With his team lacking scoring depth, Burke traded for 21-year-old right-winger Kessel, who scored 36 goals and 60 points in 70 games for Boston last season. While the price was steep — first- and second-round draft picks in 2010, as well as a first-rounder in 2011 — Kessel gives the Maple Leafs a speedy and skilled forward to build around for years. He's expected to make his Maple Leafs debut in November following shoulder surgery.

"I'm impressed with his desire to play in a Canadian market where there's going to be even more scrutiny on him than there was in Boston," said Nonis. "People are going to like him more than they think. His desire to play here says a lot to me.

"You want a player that wants to play in the fire and to prove to people he can be a great player. He's got great skills and there's only a few guys in each conference that you would call a game breaker and we feel Phil's one of them."

Olympic impact

At least seven players on the Maple Leafs roster are expected to crack the Olympic rosters of four different countries: Sweden's Gustavsson, Rickard Wallin and Jonas Frogen with Sweden; Finland's Toskala and Niklas Hagman; Russia's Nikolai Kulemin and Canada's Beauchemin.

The Maple Leafs' added depth at all positions this season could come in handy if the aforementioned players return from Olympic competition either hurt or in need of a rest.


A year ago, Toronto did what many pundits expected and missed the playoffs, finishing 12 points behind Montreal for the final berth in the Eastern Conference.

But it could be a different story come April as fans appear to be more excited and optimistic about the potential of this year's club, pointing to a bolstered defence and addition of Kessel up front for their enthusiasm.

"A month ago, our goal was to put a team together to challenge for the post-season. We feel we've done that," said Nonis. "We also know there's a long way to go.
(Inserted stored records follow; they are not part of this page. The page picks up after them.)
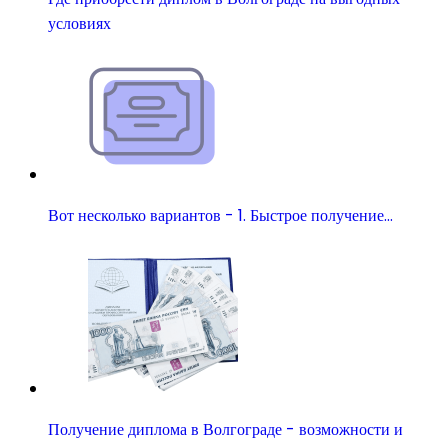
условиях
Вот несколько вариантов - 1. Быстрое получение…
Получение диплома в Волгограде - возможности и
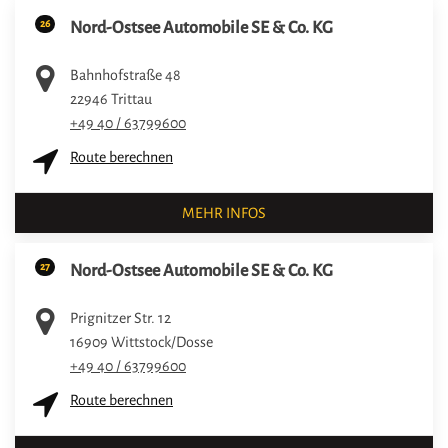
26
Nord-Ostsee Automobile SE & Co. KG
Bahnhofstraße 48
22946
Trittau
+49 40 / 63799600
Route berechnen
MEHR INFOS
27
Nord-Ostsee Automobile SE & Co. KG
Prignitzer Str. 12
16909
Wittstock/Dosse
+49 40 / 63799600
Route berechnen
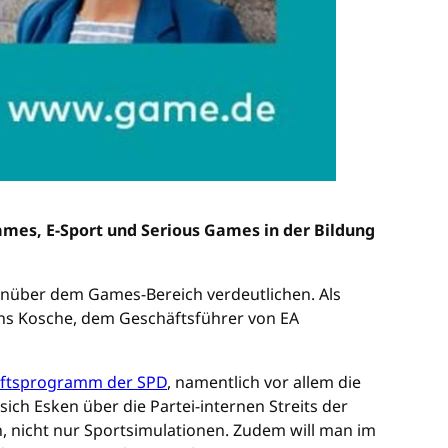
ames, E-Sport und Serious Games in der Bildung
enüber dem Games-Bereich verdeutlichen. Als
Jens Kosche, dem Geschäftsführer von EA
ftsprogramm der SPD
, namentlich vor allem die
ich Esken über die Partei-internen Streits der
n, nicht nur Sportsimulationen. Zudem will man im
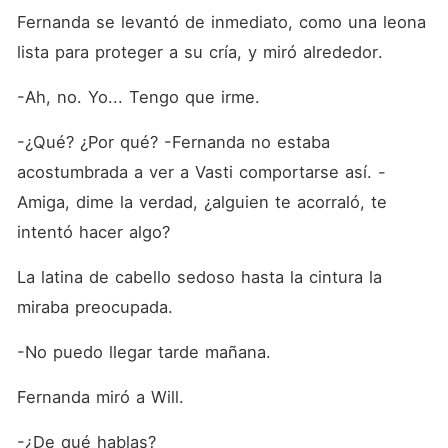
Fernanda se levantó de inmediato, como una leona 
lista para proteger a su cría, y miró alrededor.
-Ah, no. Yo... Tengo que irme.
-¿Qué? ¿Por qué? -Fernanda no estaba 
acostumbrada a ver a Vasti comportarse así. -
Amiga, dime la verdad, ¿alguien te acorraló, te 
intentó hacer algo?
La latina de cabello sedoso hasta la cintura la 
miraba preocupada.
-No puedo llegar tarde mañana.
Fernanda miró a Will.
-¿De qué hablas?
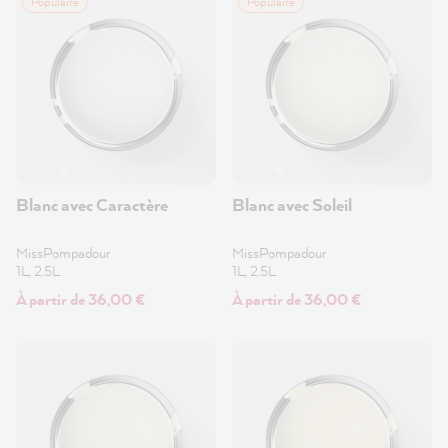
Populaire
Populaire
Blanc avec Caractère
Blanc avec Soleil
MissPompadour
MissPompadour
1L, 2.5L
1L, 2.5L
À partir de 36,00 €
À partir de 36,00 €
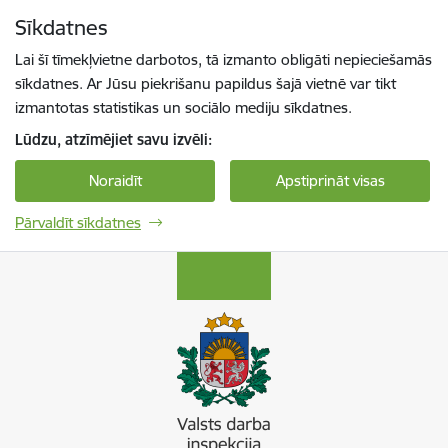
Pāriet uz lapas saturu
Sīkdatnes
Spied
lai meklētu
Enter
Lai šī tīmekļvietne darbotos, tā izmanto obligāti nepieciešamās
sīkdatnes. Ar Jūsu piekrišanu papildus šajā vietnē var tikt
izmantotas statistikas un sociālo mediju sīkdatnes.
Lūdzu, atzīmējiet savu izvēli:
Noraidīt
Apstiprināt visas
Pārvaldīt sīkdatnes
Valsts darba inspekcija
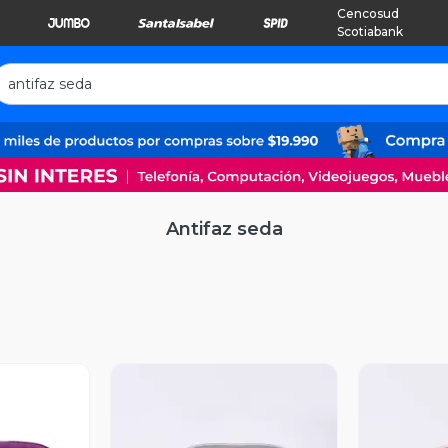
Cencosud
Scotiabank
Antifaz seda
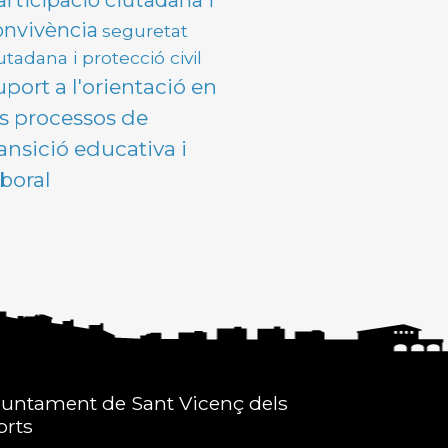
articipació ciutadana i
onvivència
seguretat
utadana i protecció civil
uport a l'orientació en
ls processos de
ransició educativa i
aboral
juntament de Sant Vicenç dels
orts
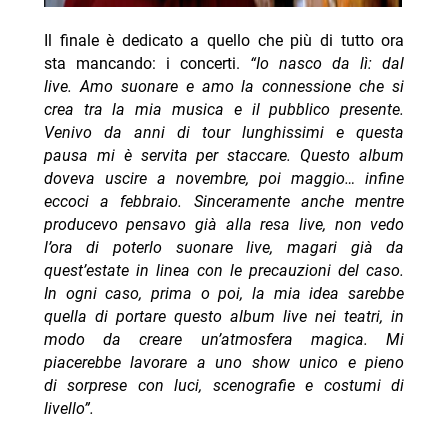
Il finale è dedicato a quello che più di tutto ora
sta mancando: i concerti.
“Io nasco da lì: dal
live. Amo suonare e amo la connessione che si
crea tra la mia musica e il pubblico presente.
Venivo da anni di tour lunghissimi e questa
pausa mi è servita per staccare. Questo album
doveva uscire a novembre, poi maggio… infine
eccoci a febbraio. Sinceramente anche mentre
producevo pensavo già alla resa live, non vedo
l’ora di poterlo suonare live, magari già da
quest’estate in linea con le precauzioni del caso.
In ogni caso, prima o poi, la mia idea sarebbe
quella di portare questo album live nei teatri, in
modo da creare un’atmosfera magica. Mi
piacerebbe lavorare a uno show unico e pieno
di sorprese con luci, scenografie e costumi di
livello”.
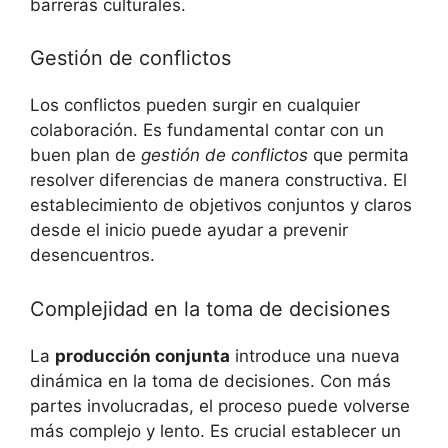
barreras culturales.
Gestión de conflictos
Los conflictos pueden surgir en cualquier
colaboración. Es fundamental contar con un
buen plan de
gestión de conflictos
que permita
resolver diferencias de manera constructiva. El
establecimiento de objetivos conjuntos y claros
desde el inicio puede ayudar a prevenir
desencuentros.
Complejidad en la toma de decisiones
La
producción conjunta
introduce una nueva
dinámica en la toma de decisiones. Con más
partes involucradas, el proceso puede volverse
más complejo y lento. Es crucial establecer un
We haven't played a game that counts yet … but it's always going to be our goal to do whatever we can to make the post-season.

"We feel we have a team that should be able to challenge for that spot, but we're not going to lose sight of our long-term goal and that's to put a championship calibre club in Toronto. The emergence of the young players makes us stronger and the depth alone a more difficult team to play against."